Lastly, it appears to be that youth aged below 21 are excluded from Bantuan Prihatin Nasional (BPN) payouts that should be extended beyond June. Therefore, this assistance should be stretched to cover this group as an aid while searching for jobs.
These are some of the many measures that should be considered and monitored from time to time in ensuring their relevance to tackle youth unemployment.
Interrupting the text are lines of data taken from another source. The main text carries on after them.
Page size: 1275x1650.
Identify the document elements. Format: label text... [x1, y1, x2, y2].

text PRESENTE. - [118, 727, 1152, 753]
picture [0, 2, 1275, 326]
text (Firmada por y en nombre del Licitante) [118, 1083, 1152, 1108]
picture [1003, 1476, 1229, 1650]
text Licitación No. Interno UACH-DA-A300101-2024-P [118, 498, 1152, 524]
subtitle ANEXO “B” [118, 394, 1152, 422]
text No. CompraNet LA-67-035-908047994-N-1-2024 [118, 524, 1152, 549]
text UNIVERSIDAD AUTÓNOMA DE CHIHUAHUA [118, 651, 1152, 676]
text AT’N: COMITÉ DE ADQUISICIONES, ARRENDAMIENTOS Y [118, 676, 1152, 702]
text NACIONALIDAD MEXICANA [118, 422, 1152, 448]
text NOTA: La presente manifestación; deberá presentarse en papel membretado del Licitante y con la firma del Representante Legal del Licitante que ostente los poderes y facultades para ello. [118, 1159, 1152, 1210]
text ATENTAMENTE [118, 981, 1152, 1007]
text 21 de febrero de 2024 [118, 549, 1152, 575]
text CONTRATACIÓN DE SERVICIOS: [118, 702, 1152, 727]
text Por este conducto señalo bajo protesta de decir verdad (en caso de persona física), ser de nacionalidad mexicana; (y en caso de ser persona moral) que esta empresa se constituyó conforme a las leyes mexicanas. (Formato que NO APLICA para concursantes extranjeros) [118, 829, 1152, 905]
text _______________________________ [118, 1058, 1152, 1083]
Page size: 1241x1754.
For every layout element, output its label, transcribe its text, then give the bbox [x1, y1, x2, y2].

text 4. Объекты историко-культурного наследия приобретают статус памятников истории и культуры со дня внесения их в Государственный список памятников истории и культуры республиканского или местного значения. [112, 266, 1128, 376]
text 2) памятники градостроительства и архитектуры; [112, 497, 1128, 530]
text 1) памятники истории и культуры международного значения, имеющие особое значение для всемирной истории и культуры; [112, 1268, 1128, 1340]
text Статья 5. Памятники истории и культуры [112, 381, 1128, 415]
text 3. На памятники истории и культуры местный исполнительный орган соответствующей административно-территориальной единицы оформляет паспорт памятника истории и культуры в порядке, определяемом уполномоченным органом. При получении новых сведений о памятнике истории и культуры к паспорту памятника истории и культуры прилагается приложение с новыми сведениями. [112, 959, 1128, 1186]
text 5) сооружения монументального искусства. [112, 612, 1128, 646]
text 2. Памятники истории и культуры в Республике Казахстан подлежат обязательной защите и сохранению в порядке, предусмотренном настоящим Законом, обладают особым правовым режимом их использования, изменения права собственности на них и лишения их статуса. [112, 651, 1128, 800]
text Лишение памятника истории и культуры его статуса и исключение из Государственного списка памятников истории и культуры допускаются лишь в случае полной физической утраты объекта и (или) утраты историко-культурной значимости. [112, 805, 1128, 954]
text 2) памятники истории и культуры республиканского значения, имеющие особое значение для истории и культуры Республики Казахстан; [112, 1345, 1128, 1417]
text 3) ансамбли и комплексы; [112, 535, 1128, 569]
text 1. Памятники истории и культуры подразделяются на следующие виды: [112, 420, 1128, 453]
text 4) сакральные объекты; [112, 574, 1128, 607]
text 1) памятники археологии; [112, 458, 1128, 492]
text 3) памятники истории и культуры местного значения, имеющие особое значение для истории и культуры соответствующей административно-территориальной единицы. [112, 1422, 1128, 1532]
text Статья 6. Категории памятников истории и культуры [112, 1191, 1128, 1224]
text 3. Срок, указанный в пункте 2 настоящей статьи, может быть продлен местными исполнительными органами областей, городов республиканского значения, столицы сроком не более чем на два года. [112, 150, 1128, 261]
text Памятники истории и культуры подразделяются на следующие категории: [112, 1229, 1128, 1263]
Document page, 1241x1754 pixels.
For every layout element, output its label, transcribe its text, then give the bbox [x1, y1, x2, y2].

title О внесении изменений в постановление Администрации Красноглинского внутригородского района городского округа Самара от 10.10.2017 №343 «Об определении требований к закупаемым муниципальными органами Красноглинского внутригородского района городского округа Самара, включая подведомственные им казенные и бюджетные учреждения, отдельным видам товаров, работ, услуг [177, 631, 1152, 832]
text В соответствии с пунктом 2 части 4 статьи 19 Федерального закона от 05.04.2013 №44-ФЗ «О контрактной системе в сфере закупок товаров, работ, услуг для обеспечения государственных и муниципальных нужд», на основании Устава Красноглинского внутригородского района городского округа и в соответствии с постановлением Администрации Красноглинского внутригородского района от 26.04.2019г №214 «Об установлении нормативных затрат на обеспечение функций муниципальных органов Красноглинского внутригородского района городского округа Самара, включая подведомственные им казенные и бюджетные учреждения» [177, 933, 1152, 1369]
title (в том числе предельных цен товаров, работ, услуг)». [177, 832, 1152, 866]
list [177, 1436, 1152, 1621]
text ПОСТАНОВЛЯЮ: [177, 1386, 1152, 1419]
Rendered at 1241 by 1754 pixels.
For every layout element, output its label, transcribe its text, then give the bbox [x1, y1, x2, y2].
As said by Microsoft co-founder Bill Gates, "In the long run, your human capital is the main base of competition. Your leading indicator of where you're going to be 20 years from now is how well you're doing in your education system.”
* Sofea Azahar is research analyst at think-tank EMIR Research.
** This is the personal opinion of the writer or publication and does not necessarily represent the views of Malay Mail.